▶ _Problem_
According to the butyrylcholinesterase abstract, what percent identity do residues 4–534 of T-AChE show when aligned with residues 2–532 of H-BChE?

▶ _Exercise passage_
- Opening Delimiter -

A Model of Butyrylcholinesterase Based on the X-Ray Structure of Acetylcholinesterase Indicates Differences in Specificity

Abstract

In vertebrates, two enzymes efficiently catalyze acetylcholine (ACh) hydrolysis: acetylcholinesterase (AChE) and butyrylcholinesterase (BChE)1. The principal role of AChE is the termination of impulse transmission at cholinergic synapses2. Although the second enzyme, BChE, is widely distributed, its biological role is unknown3. BChE derives its name from the fact that it hydrolyses butyrylcholine (BCh) at rates similar to or faster than ACh, whereas AChE hydrolyses BCh much more slowly4. AChE and BChE are further distinguished by their differential susceptibility to various inhibitors5. For example, some bisquaternary compounds, which are more potent inhibitors of AChE than their monoquaternary counterparts, bind poorly to BChE6. Human BChE (H-BChE) is of great interest to anaesthesiologists and geneticists, because it is responsible for the breakdown of the short-term muscle relaxant, succinylcholine7, and because of the existence of numerous genetic variants in which the rate of succinylcholine hydrolysis is reduced8. Recent developments in cloning and sequencing of the cholinesterases have revealed striking sequence homology between AChE and BChE1,8–11. Residues 4–534 of T-AChE, which are the ones seen in the X-ray structure12, can be aligned with residues 2–532 of H-BChE10, with 53% identity and no deletions or additions. The residues of the catalytic triad are found in exactly the same positions (S200, E327 and H440 in T-AChE), as are the intra-chain disulfide bonds13,14 This marked structural similarity encouraged us to use the three-dimensional structure of T-AChE12 to model H-BChE. We hoped, thereby, to gain an understanding of how the structural differences between the two enzymes might account for the known differences in specificity between them.

- Closing Delimiter -

▶ _Given data_
- Opening Delimiter -

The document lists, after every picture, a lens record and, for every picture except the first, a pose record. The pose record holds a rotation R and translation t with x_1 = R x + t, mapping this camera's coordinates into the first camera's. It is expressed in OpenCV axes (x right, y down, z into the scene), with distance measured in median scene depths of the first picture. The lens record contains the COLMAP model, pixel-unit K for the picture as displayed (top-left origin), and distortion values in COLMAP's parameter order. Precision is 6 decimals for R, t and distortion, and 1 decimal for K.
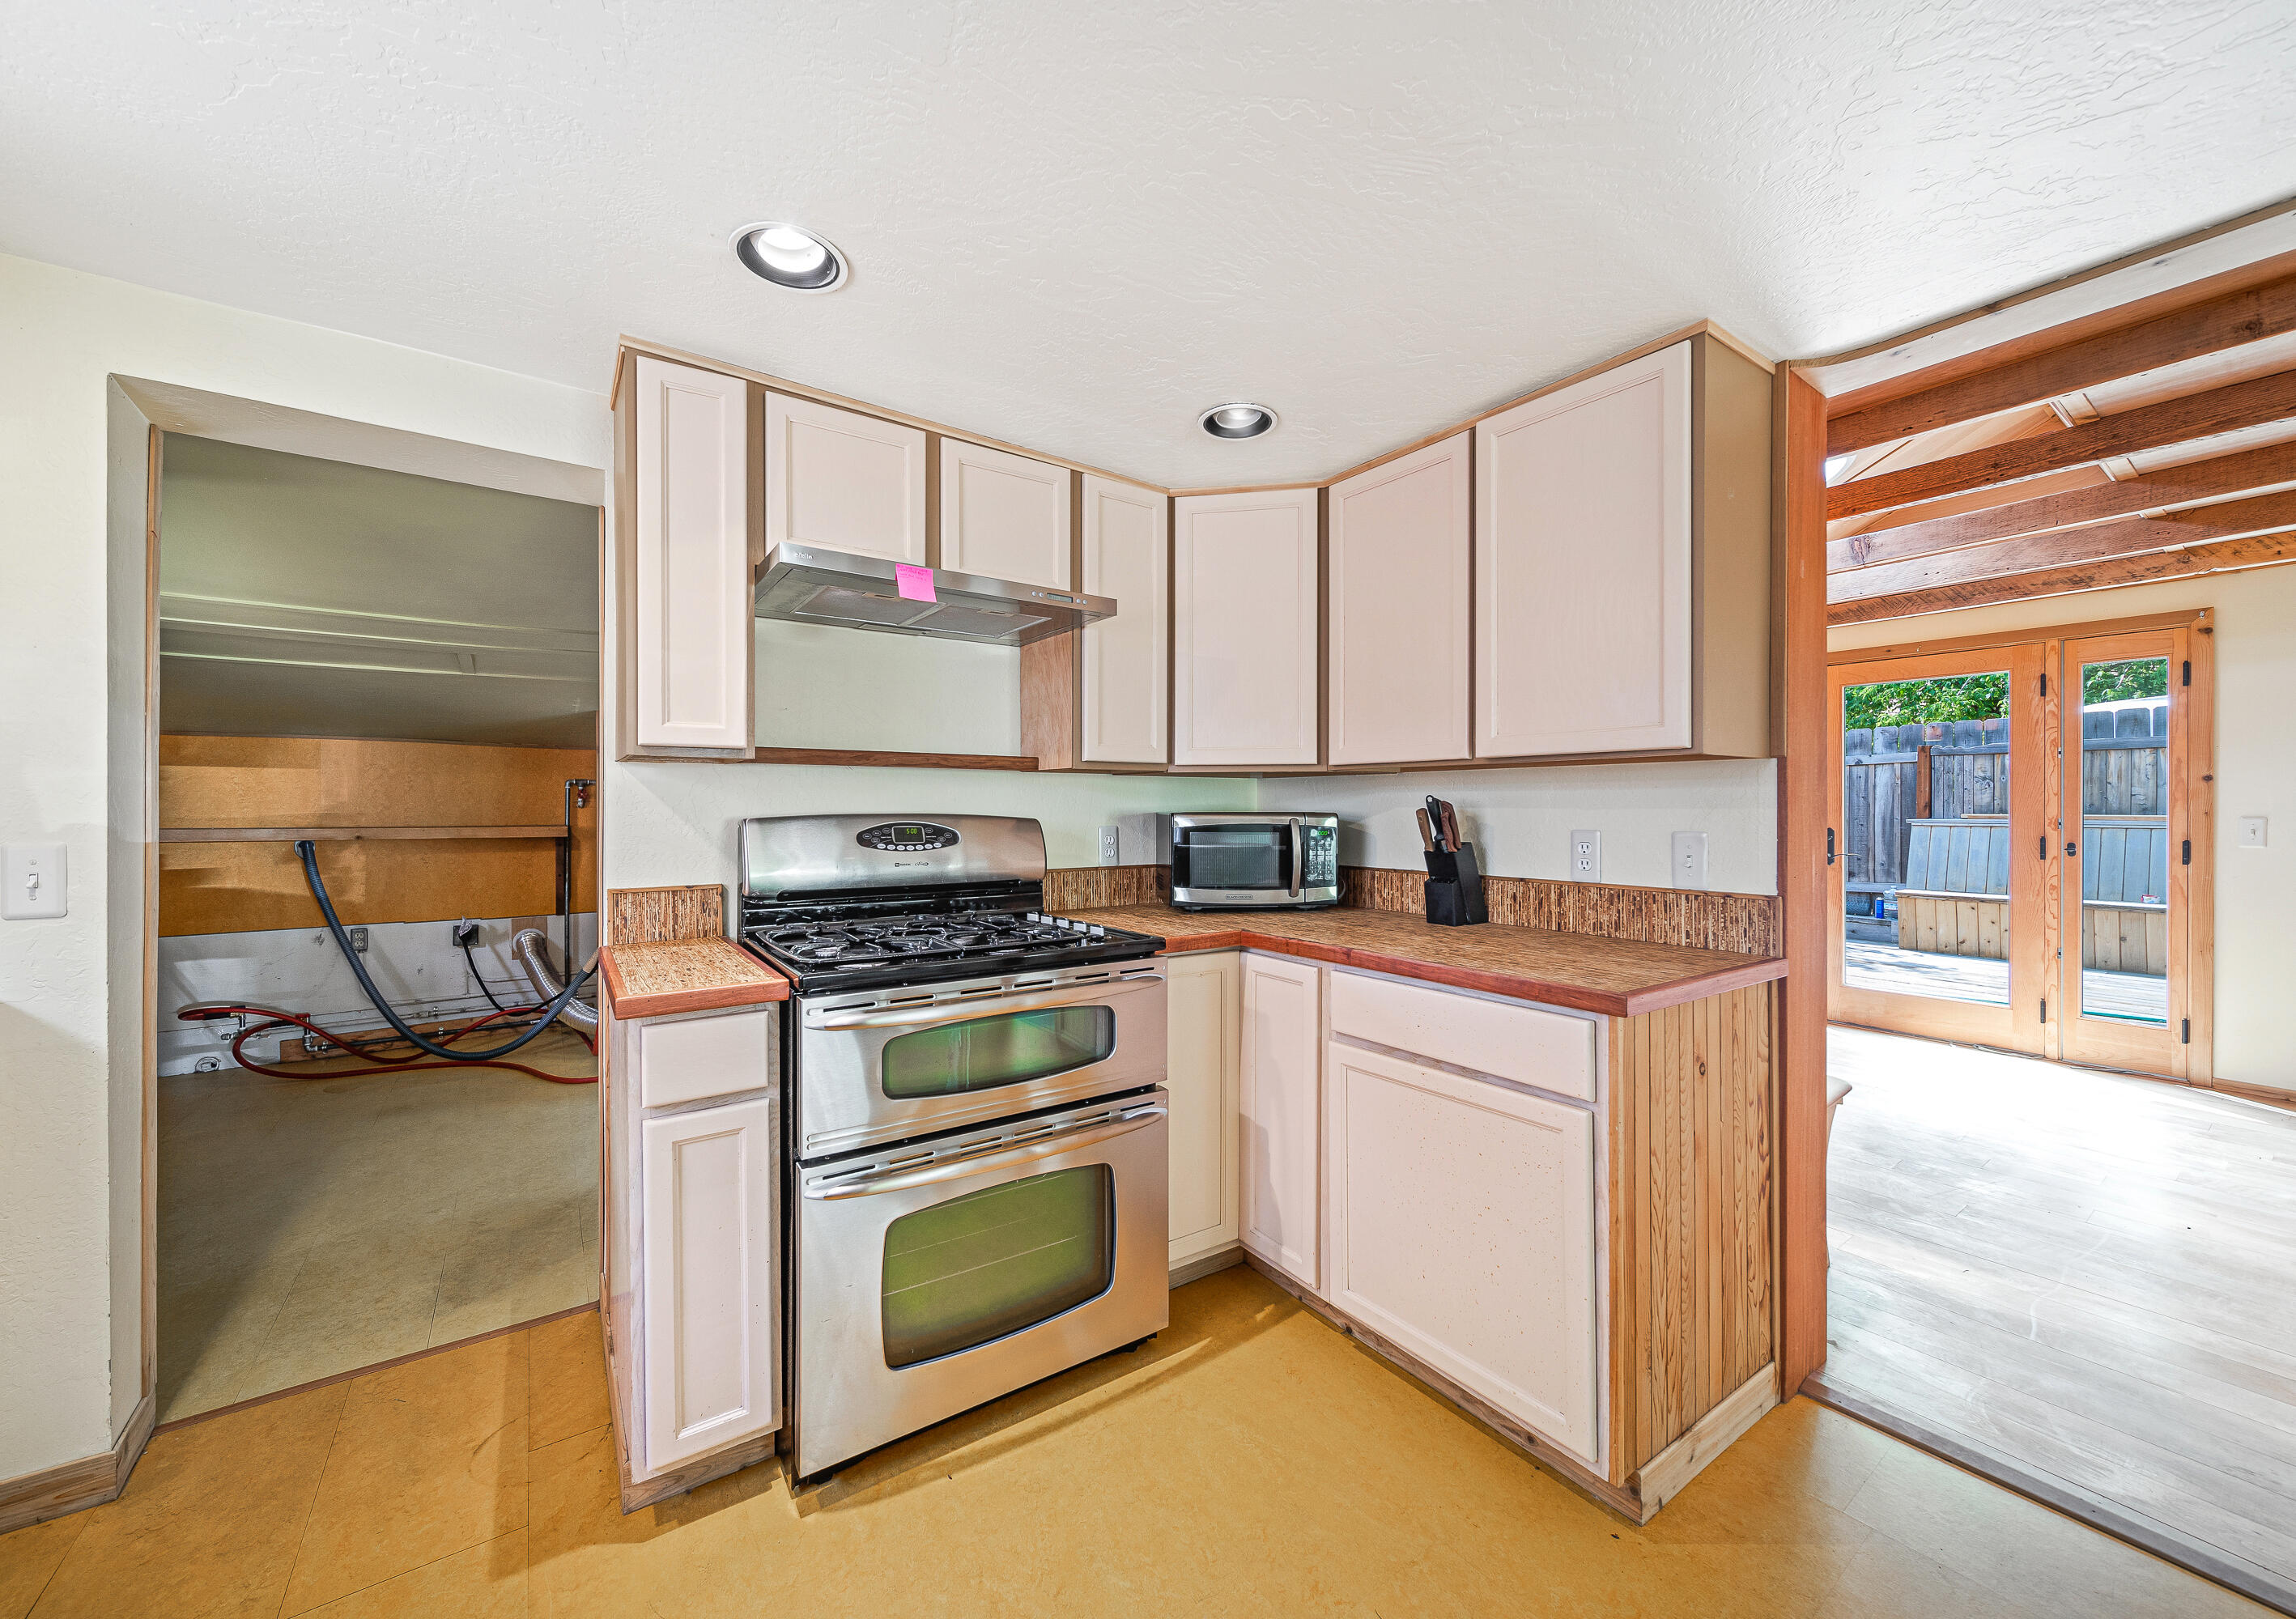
lens RADIAL K [[836.5, 0, 1144.5], [0, 836.5, 808.3], [0, 0, 1]] dist [-0.000129, -0.000287]
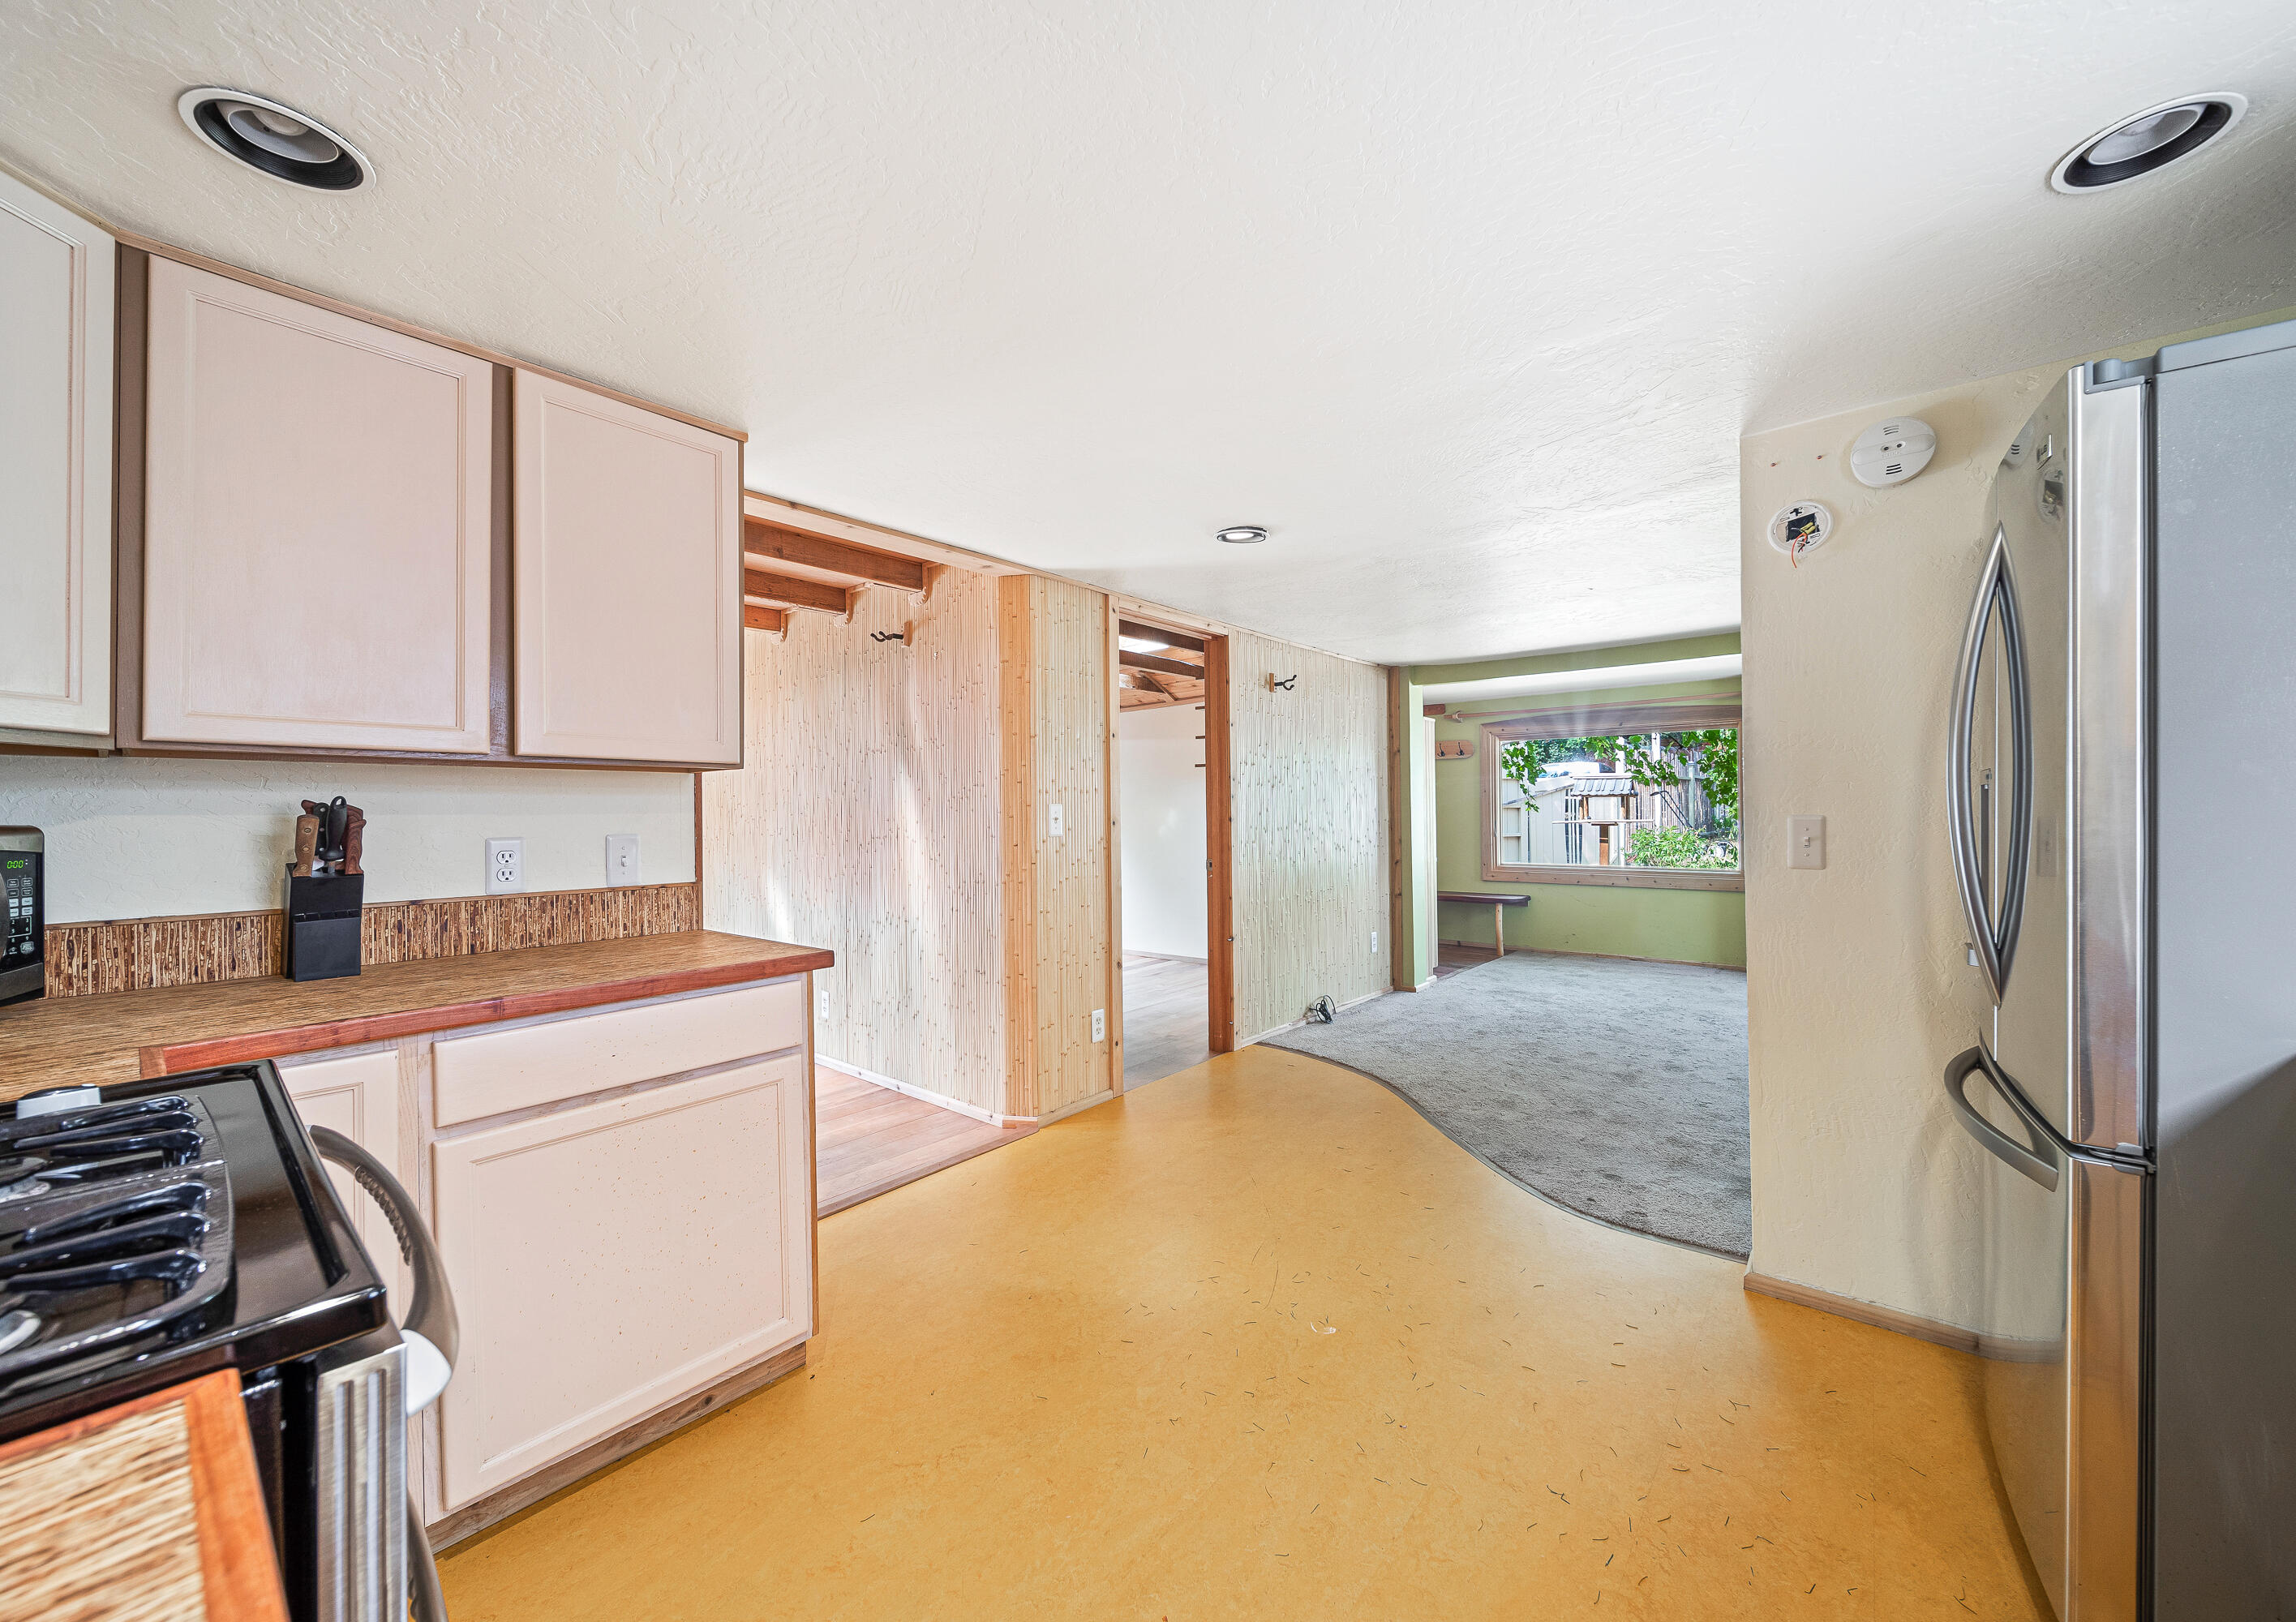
lens RADIAL K [[893.0, 0, 1148.1], [0, 893.0, 812.3], [0, 0, 1]] dist [0.000127, -0.000028]
pose [[-0.255991, 0.005641, 0.966663, -0.630264], [0.011890, 0.999926, -0.002686, 0.009350], [-0.966606, 0.010805, -0.256039, 0.587010]]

- Closing Delimiter -

▶ _Response area_
53%